Almost three years ago, things got worse. They took me to the hospital dying, I was very seriously ill, and in Intensive Care Units for over 4 months. Everything got complicated, with Pneumonia (twice), Septicemia (twice), Anemia, Fever, Seizures, Blood Transfusions, Intestinal Obstruction, connected to a ventilator to breathe (intubated twice to be able to breath ), and finally a Tracheotomy to save my life. I rely now on oxygen through a humidified compressor. And my mother was there with me all that time, and fearing the worst according to the doctors. Mom was there day and night in a hospital room, sometimes without being able to bathe, and eating badly or not eating at all, uncomfortable and hardly sleeping on a hard chair recliner. And these people who are at home, complain about being locked up? And they have normal children, couples, with whom to talk and play, and share ... And they still complain?
We have been in our home now for more than two years, because Mom refused to leave me in a Care Center. She wants to continue being in charge, despite my ups and downs because I am more delicate and everything is with much more care and responsibility. She has even become my respiratory therapist. She has learned everything she has to do.
My mother's whole life has been around mine, for almost 40 years. But I never hear her complain, I always see her smiling to me and to everyone. She refused to remain in a victim role. No!!! She does so many beautiful things, and she never refuses to help others, no matter how busy she is, as if she doesn't have a single problem.

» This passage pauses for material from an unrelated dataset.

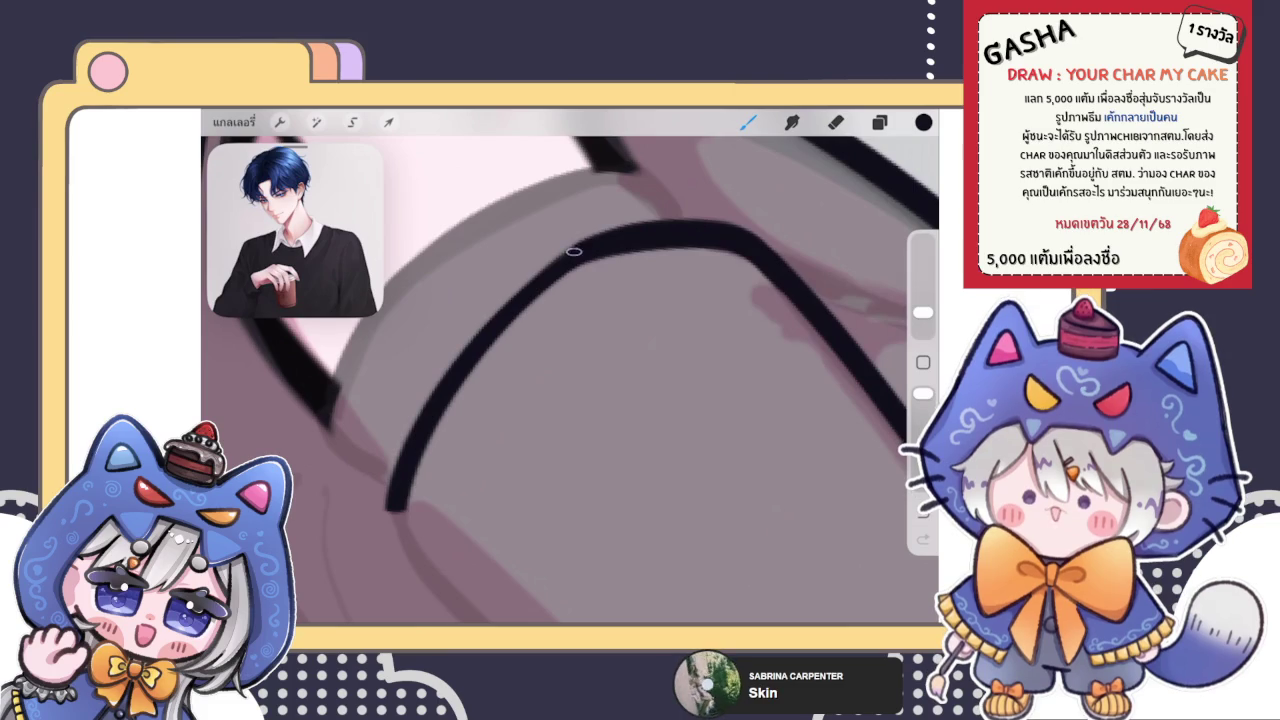
{"action": "scroll", "coordinate": [570, 380], "scroll_direction": "down", "scroll_amount": 5}
{"action": "scroll", "coordinate": [570, 380], "scroll_direction": "up", "scroll_amount": 5}
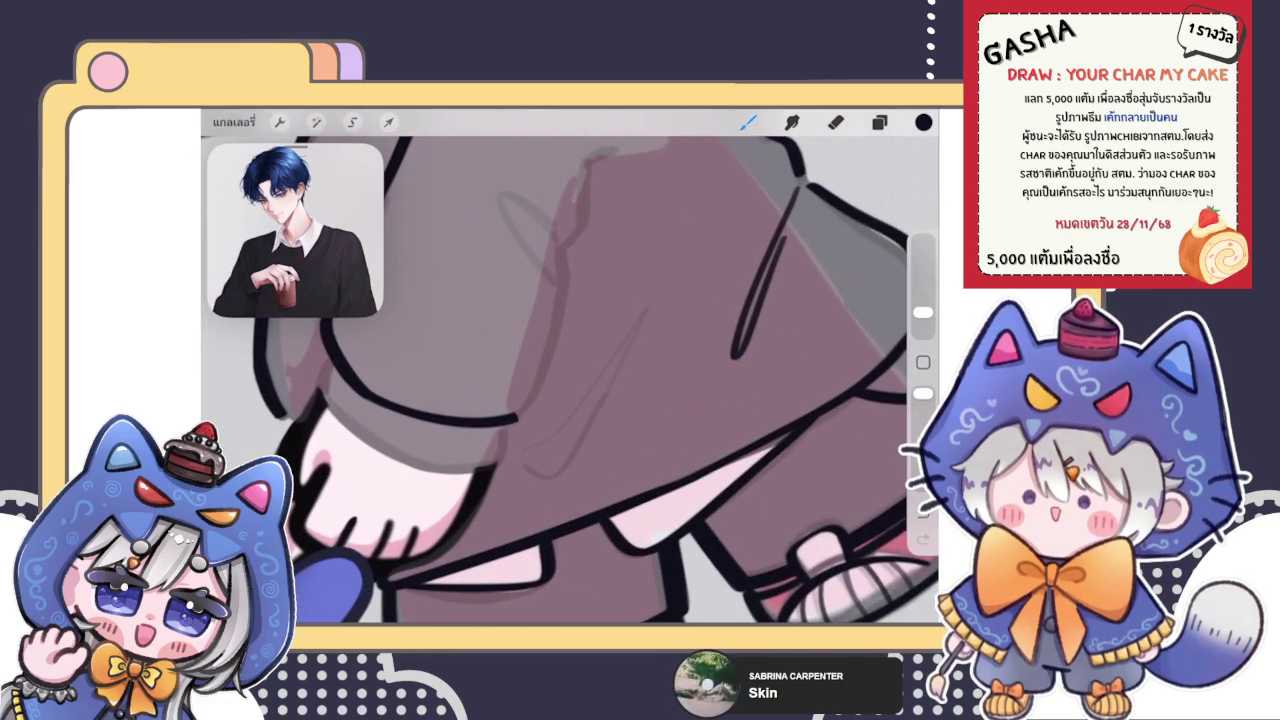
Zoom into the sleeve and ink a short thick black fold stroke after discarding failed attempts
{"action": "scroll", "coordinate": [570, 380], "scroll_direction": "up", "scroll_amount": 2}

Mom calls me, Her Angel, but she is much more than an Angel to me. She is my voice, my legs, my mind. Without her, I could not live. We both have a double mission of Love in this world. She lives for me, even if she has to be locked up as long as it takes, or a lifetime. And God is our support every day of our lives.
And these people locked up in their houses for protection for themselves, and for their loved ones and for everyone else, still complain?
Think about it, my friends, it's time to reflect... make a change in your lives without selfishness, not to hold grudges, and to improve the way we live. We have a new opportunity, don't waste it.
Do it for me, I can't move or speak ......
With Mom's voice,
Sandrita
(*) Sandra was born with RETT Syndrome, a neurological disease that mainly affects girls, and keeps them with many physical disabilities and mental retardation. Sandra remains bedridden, does not sit, does not stand, does not walk and does not speak. His mentality is that of a baby of several months, in a girl's body, despite his almost 40 years of life.